# Exercise
Summarize the text about the Shadowrun supplement Fields of Fire in two sentences.

# Document segment
Fields of Fire
- Designers: Thomas A. Dowd
- Illustrators: Luis Royo; Earl Geier; Rick Harris; Mike Jackson;
- Publishers: FASA
- Publication: 1994
- Genres: Cyberpunk

= Fields of Fire (Shadowrun) =

1994 supplement to role-playing game

Fields of Fire is a supplement published by FASA in 1994 for the second edition of the cyberpunk role-playing game Shadowrun.

==Descriptions==
Fields of Fire focuses on mercenaries, but also expands of the everyday lives of Shadowrunners (player characters) in general.

The book is divided into three parts:
1. "Fields of Fire": An introduction to the mercenary profession that includes rules mercenaries must follow, mistakes they must avoid in order to survive, likely clients, and the types of operations they will be hired for. A list of the main hotspots on each continent is included, as well as a possible evolution of the profession in the near future.
2. "Field Pack": A catalog of military equipment from handguns to rocket launchers, including camouflage and protective equipment, tactical equipment, and land and air vehicles.
3. "Rules": New game rules for managing combat and the battlefield.

An index contains a complete list of the characteristics of weapons, ammunition, accessories, explosives, clothing and armor, everyday items, surveillance and security equipment, cybernetic implants, cyberdecks and programs, magical equipment, and vehicles taken from previously published Shadowrun publications such as Street Samurai Catalog, and Rigger Black Book.

# Data under study
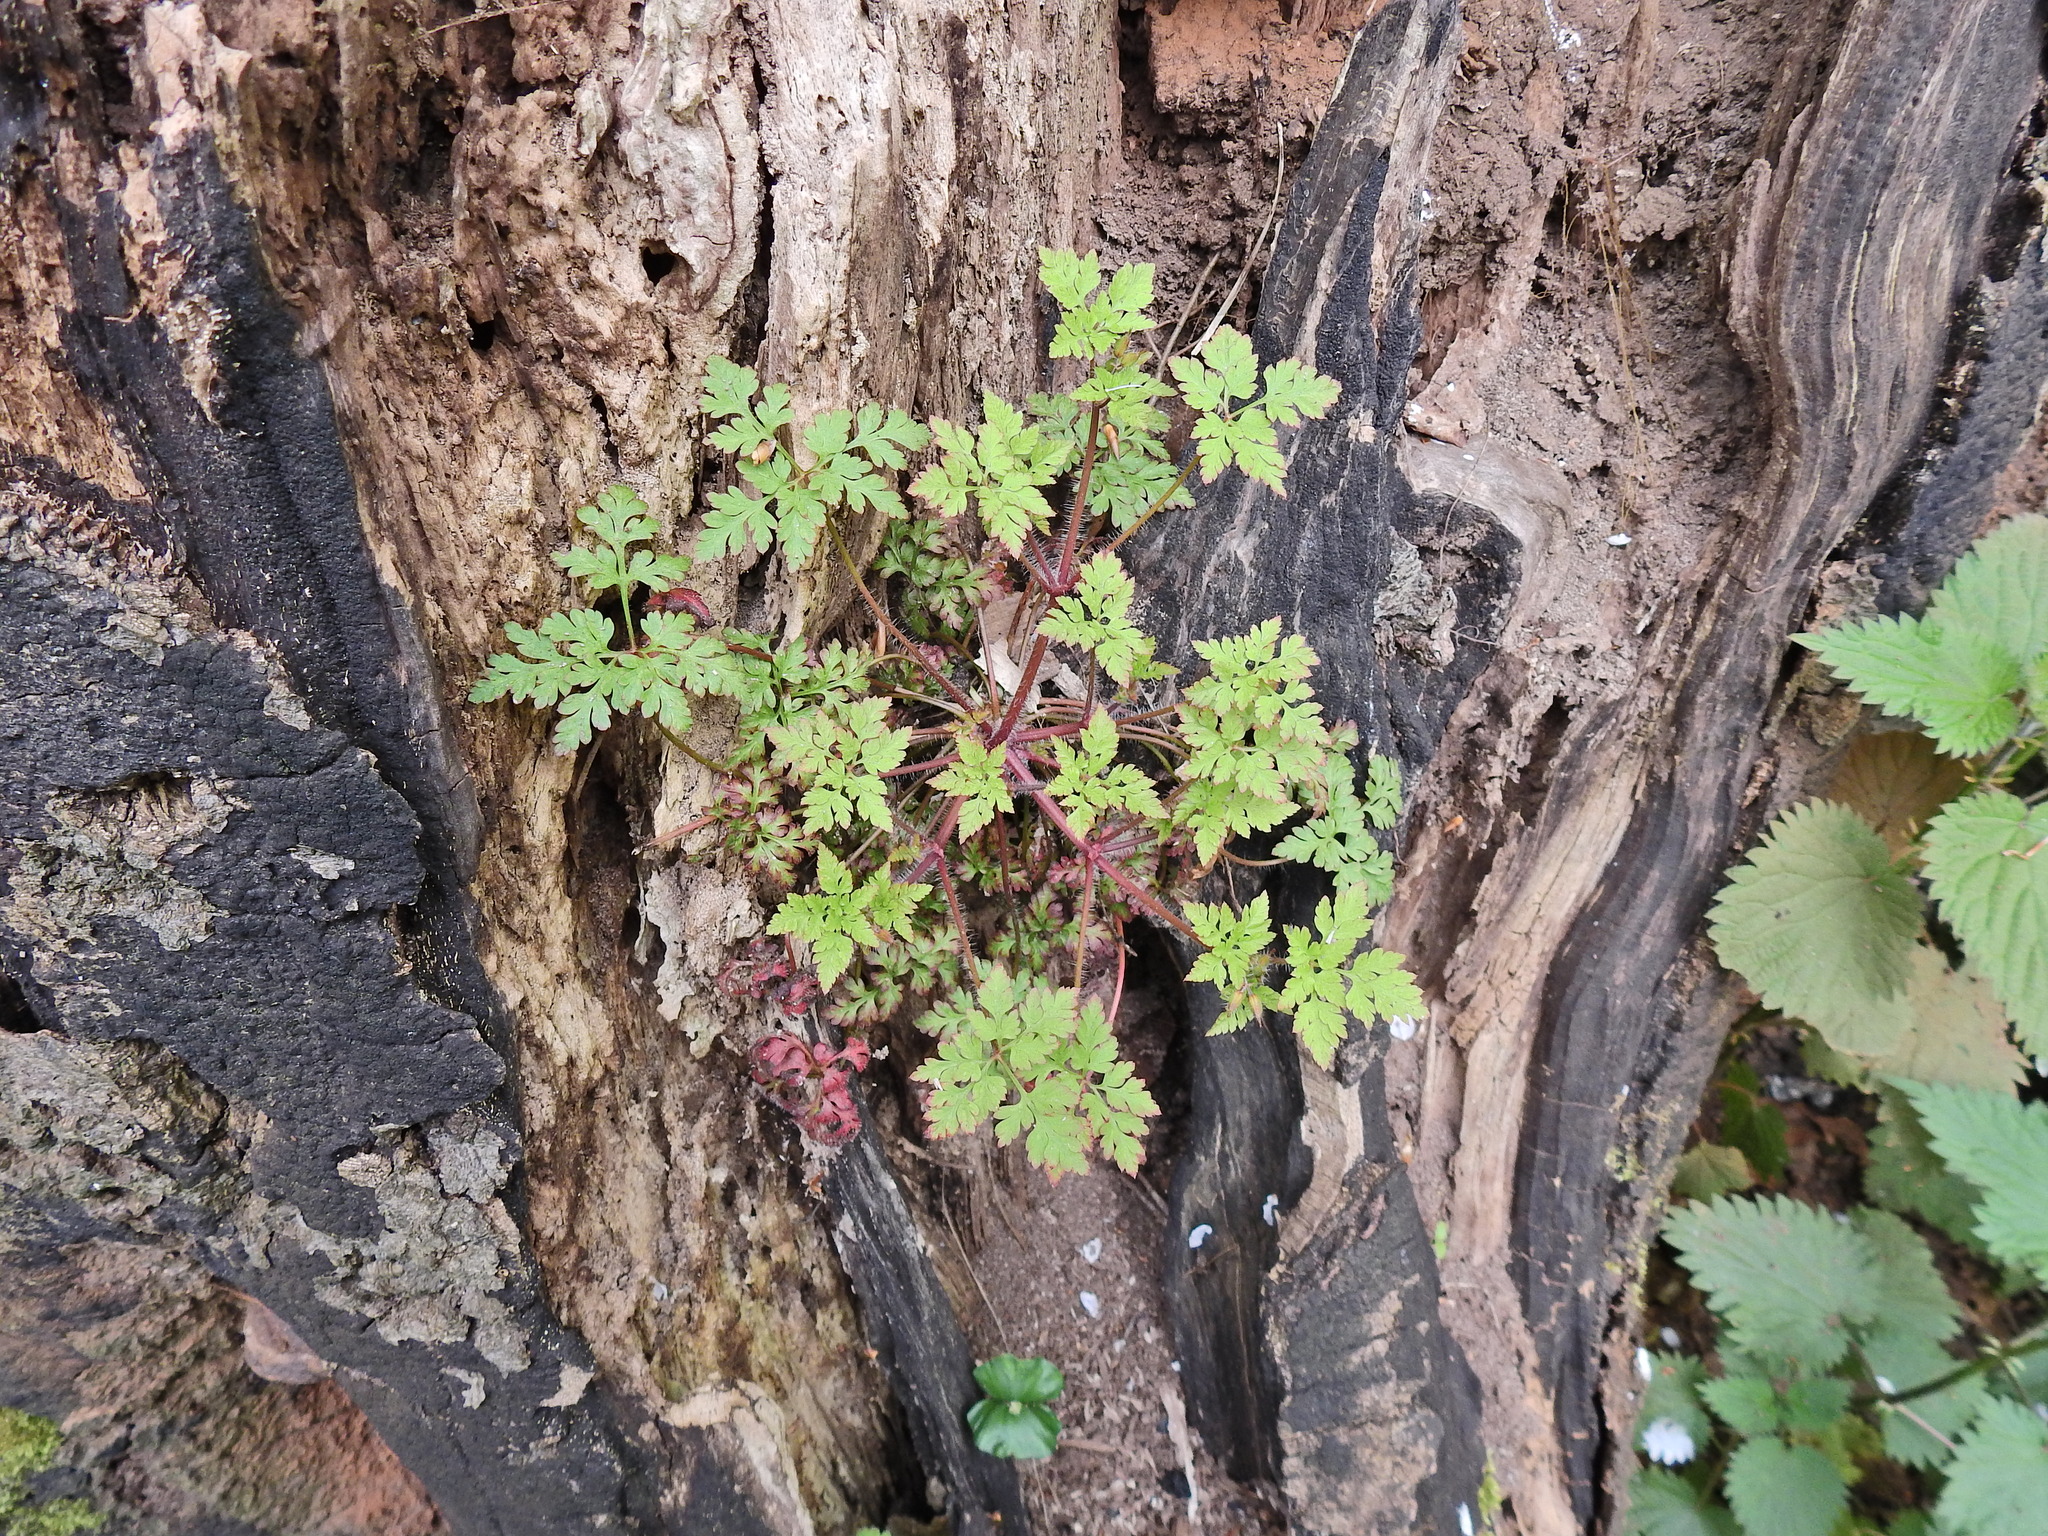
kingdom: Plantae
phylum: Tracheophyta
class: Magnoliopsida
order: Geraniales
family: Geraniaceae
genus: Geranium
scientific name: Geranium robertianum
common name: Herb-robert
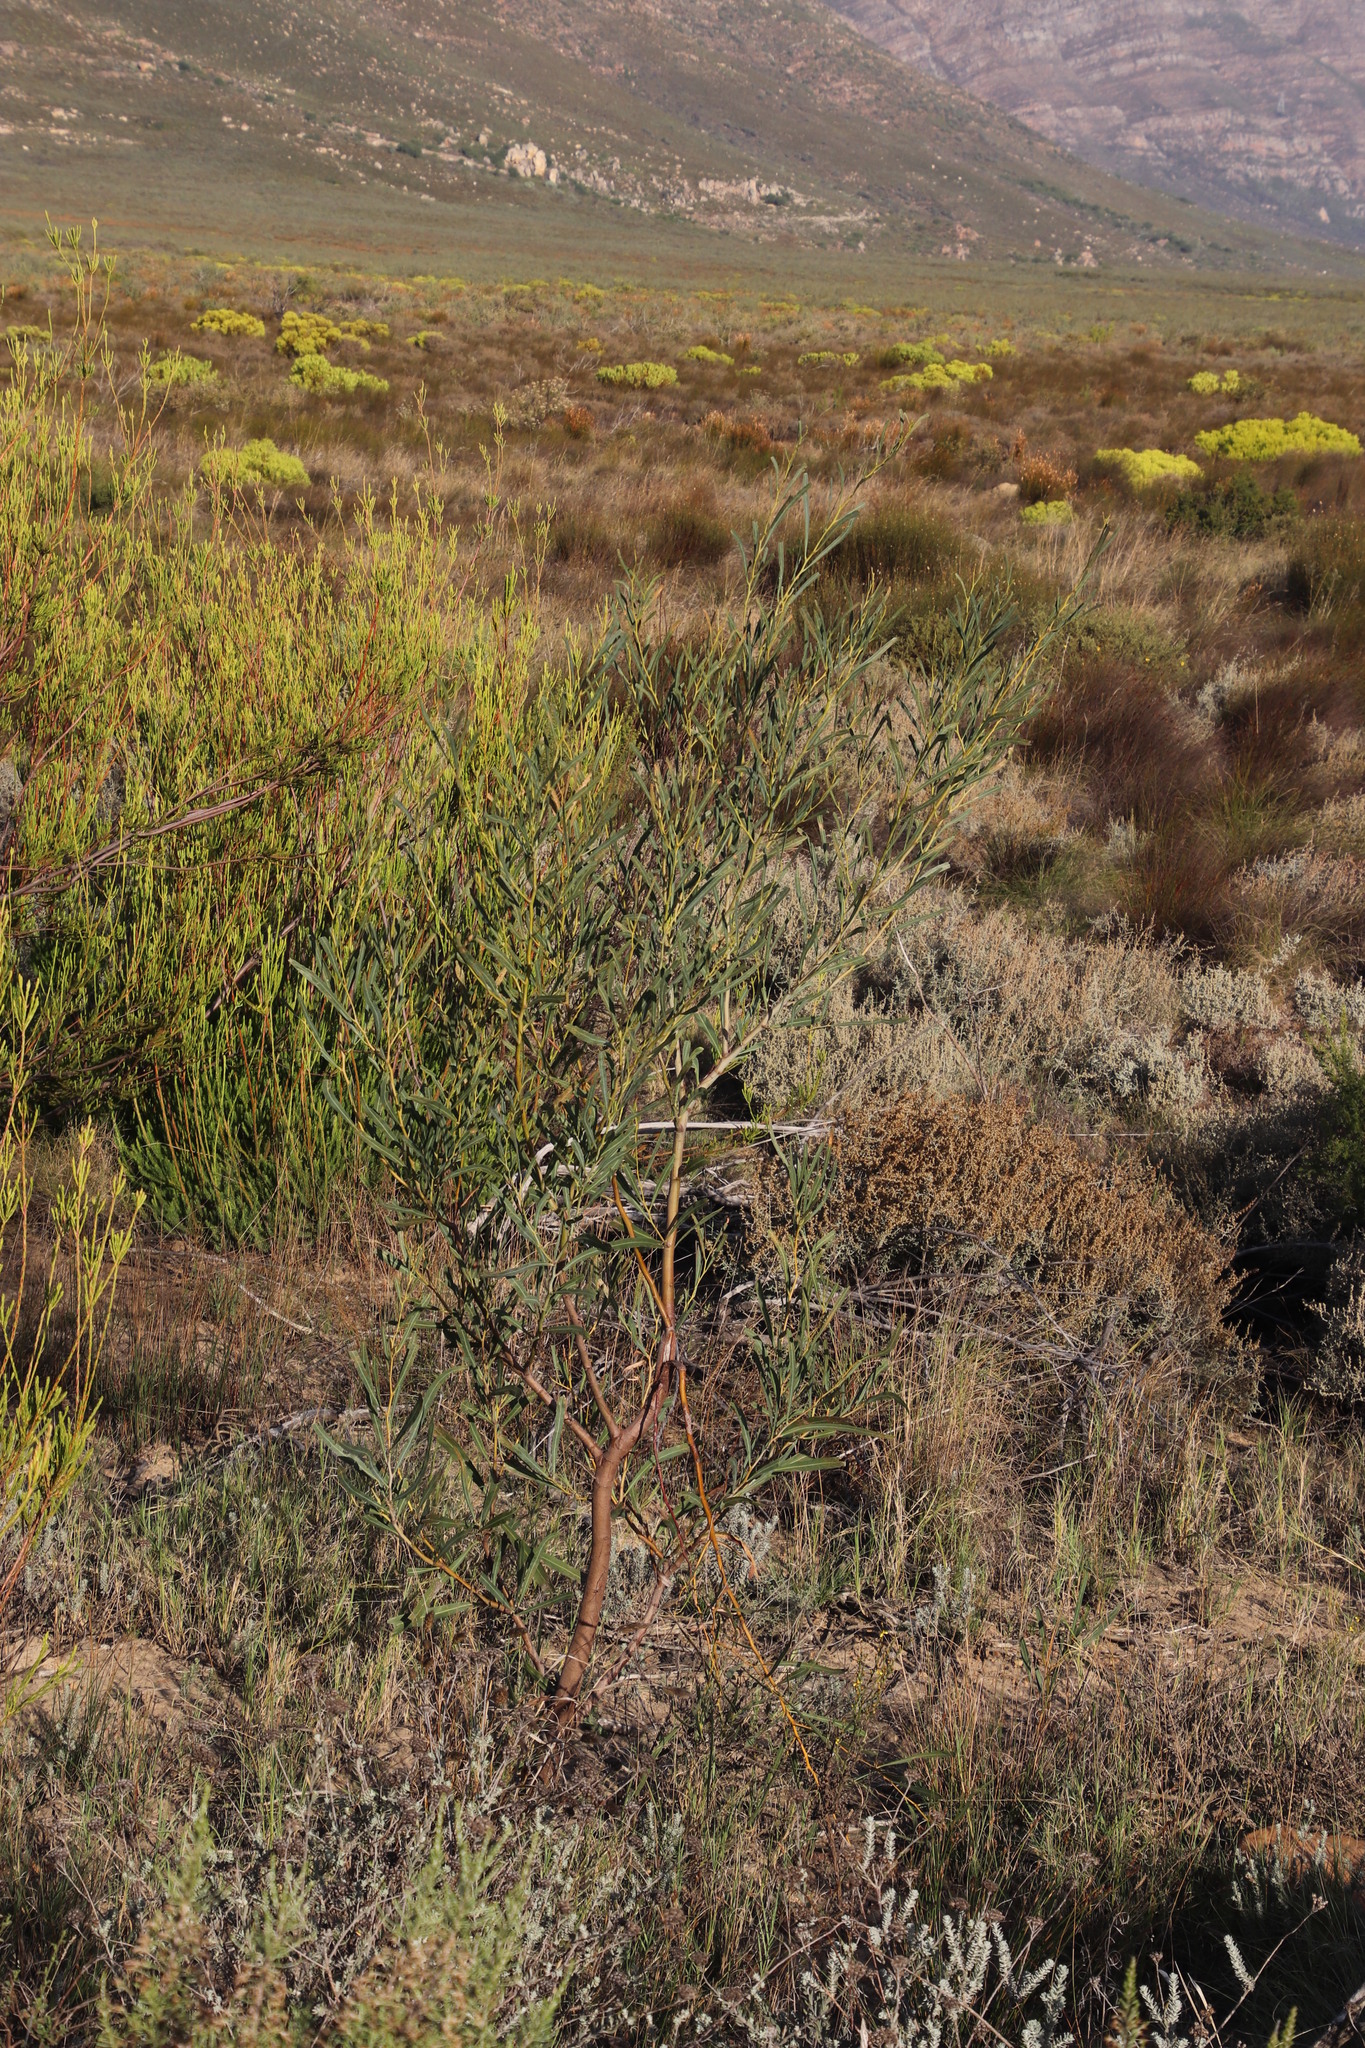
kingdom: Plantae
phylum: Tracheophyta
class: Magnoliopsida
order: Fabales
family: Fabaceae
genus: Acacia
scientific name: Acacia saligna
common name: Orange wattle
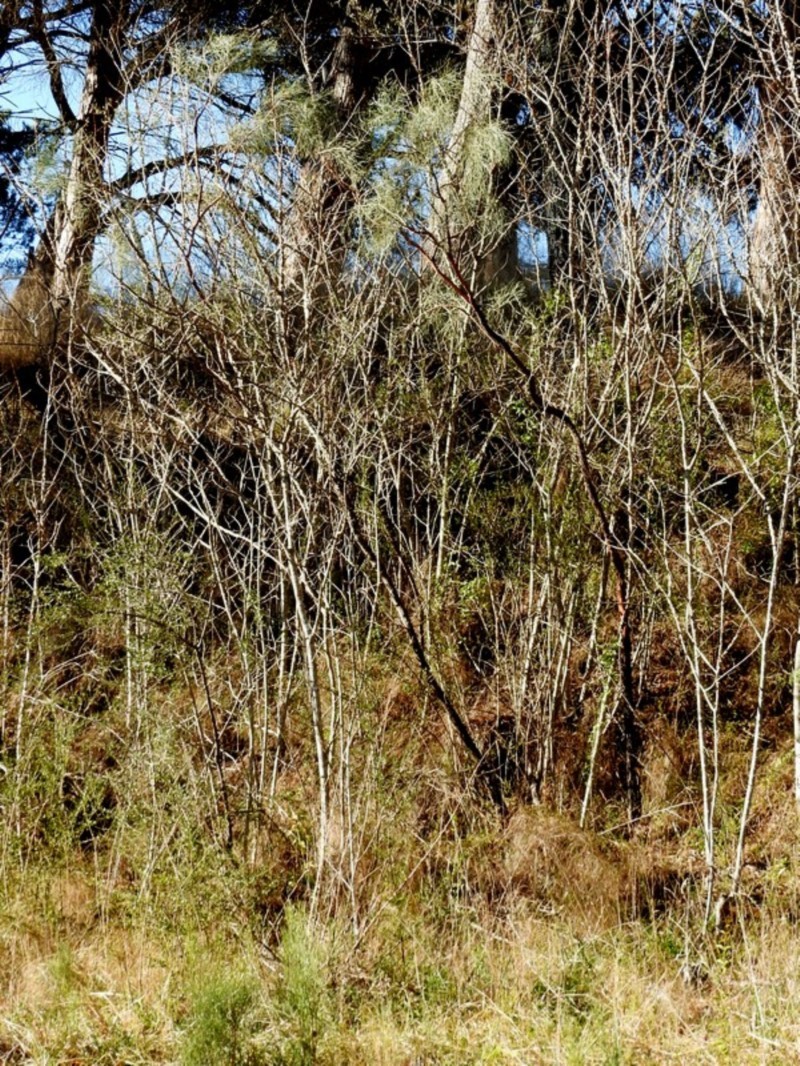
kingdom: Plantae
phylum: Tracheophyta
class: Magnoliopsida
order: Fabales
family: Fabaceae
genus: Jacksonia
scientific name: Jacksonia scoparia
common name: Dogwood
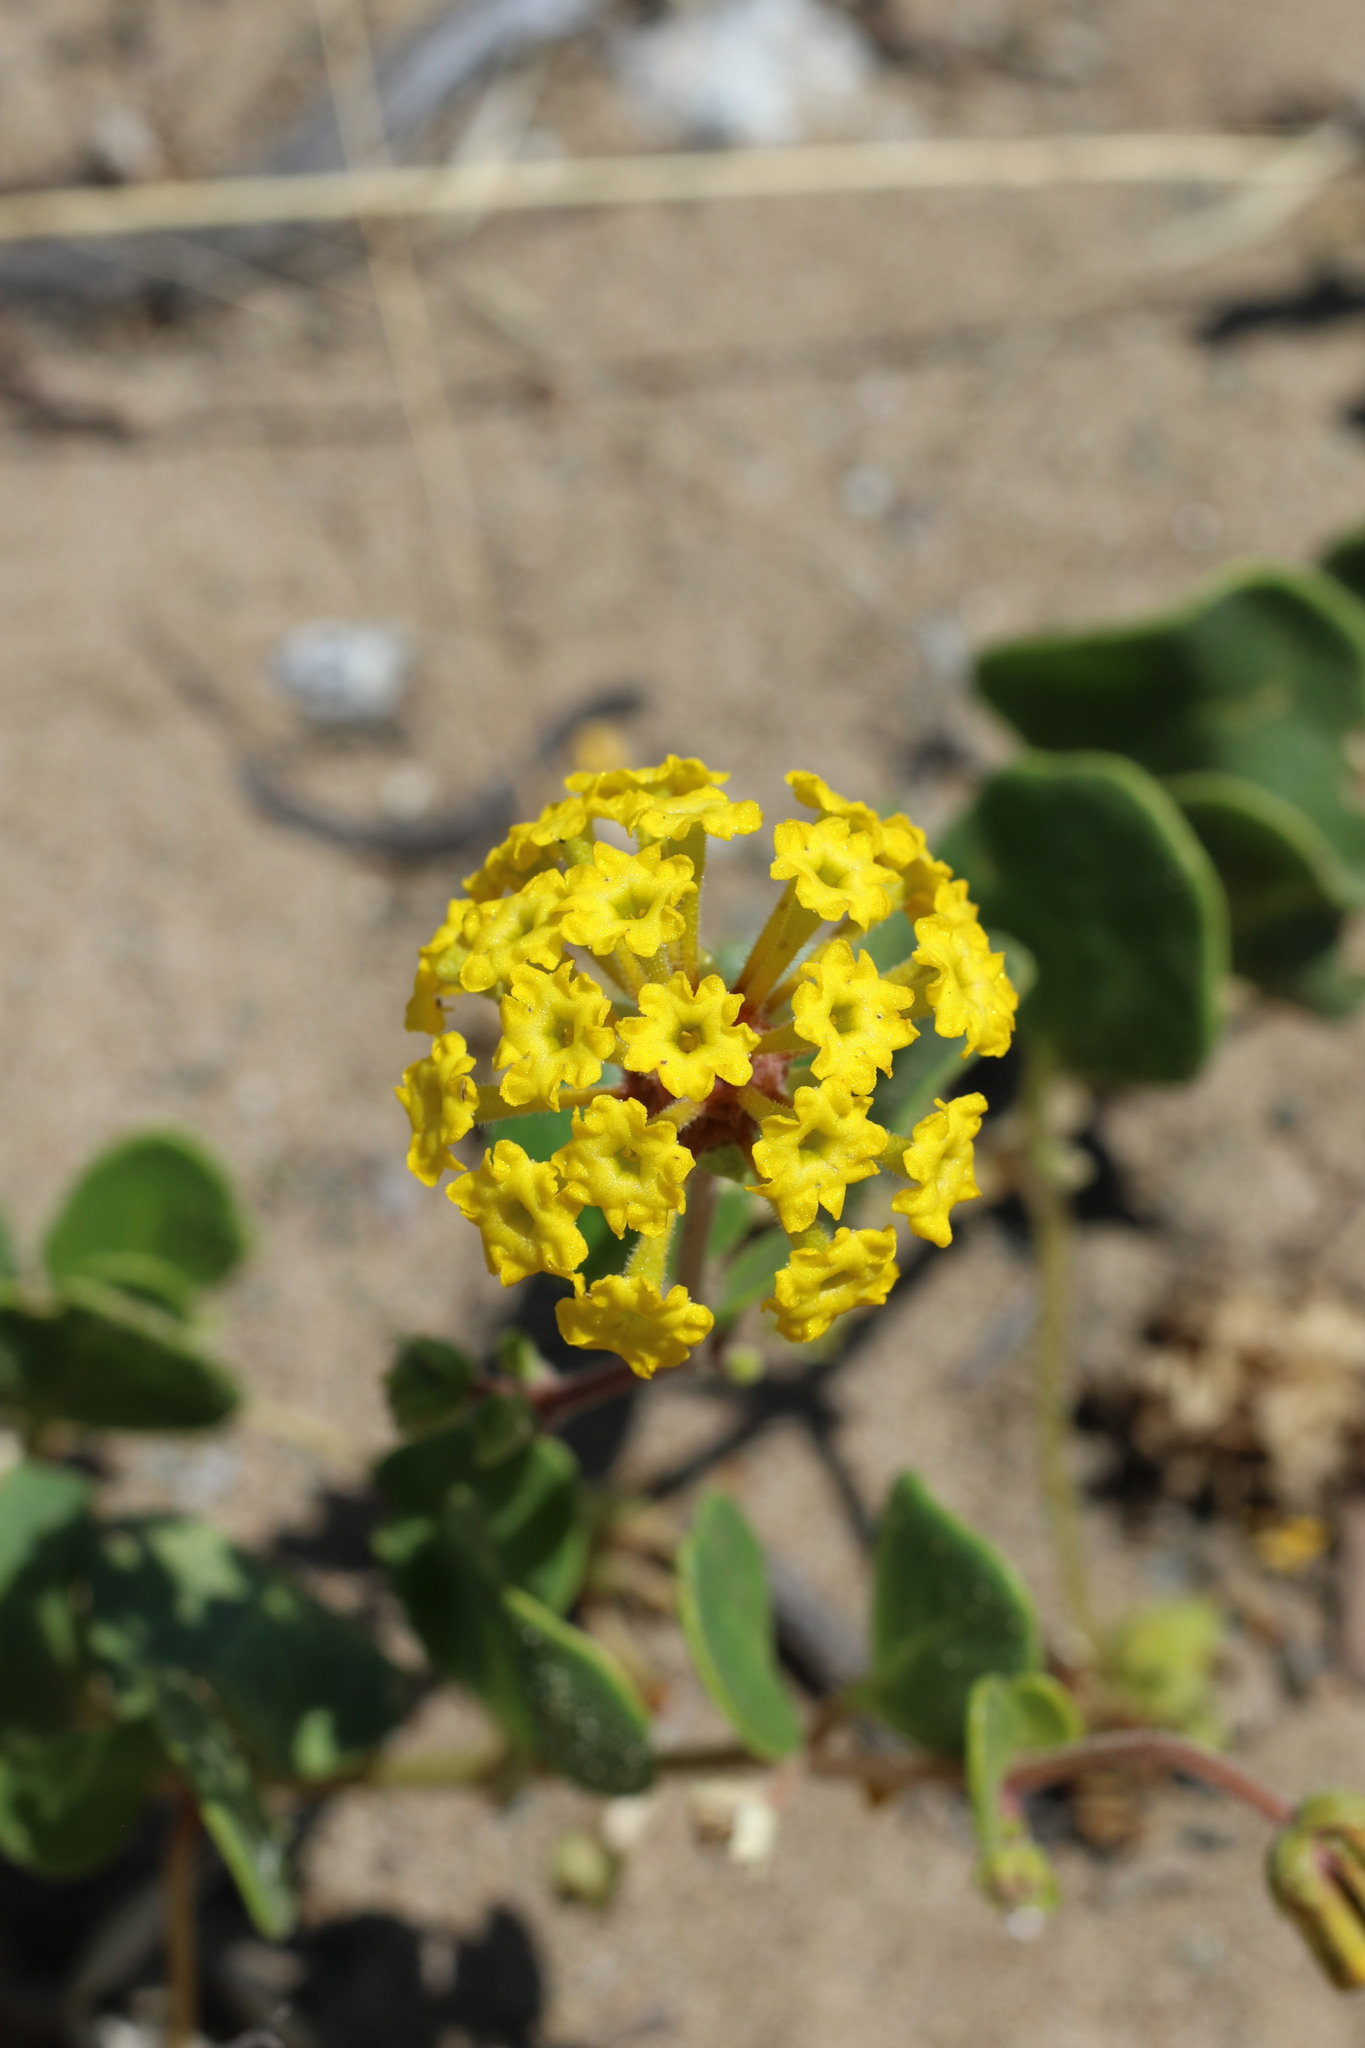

# Task answer
Fields of Fire is a 1994 FASA supplement for the second edition of the cyberpunk role-playing game Shadowrun that focuses on mercenaries and also covers the everyday lives of Shadowrunners. Its three parts introduce the mercenary profession, catalog military equipment, and give new rules for combat and the battlefield, and an index lists the characteristics of equipment from earlier Shadowrun publications.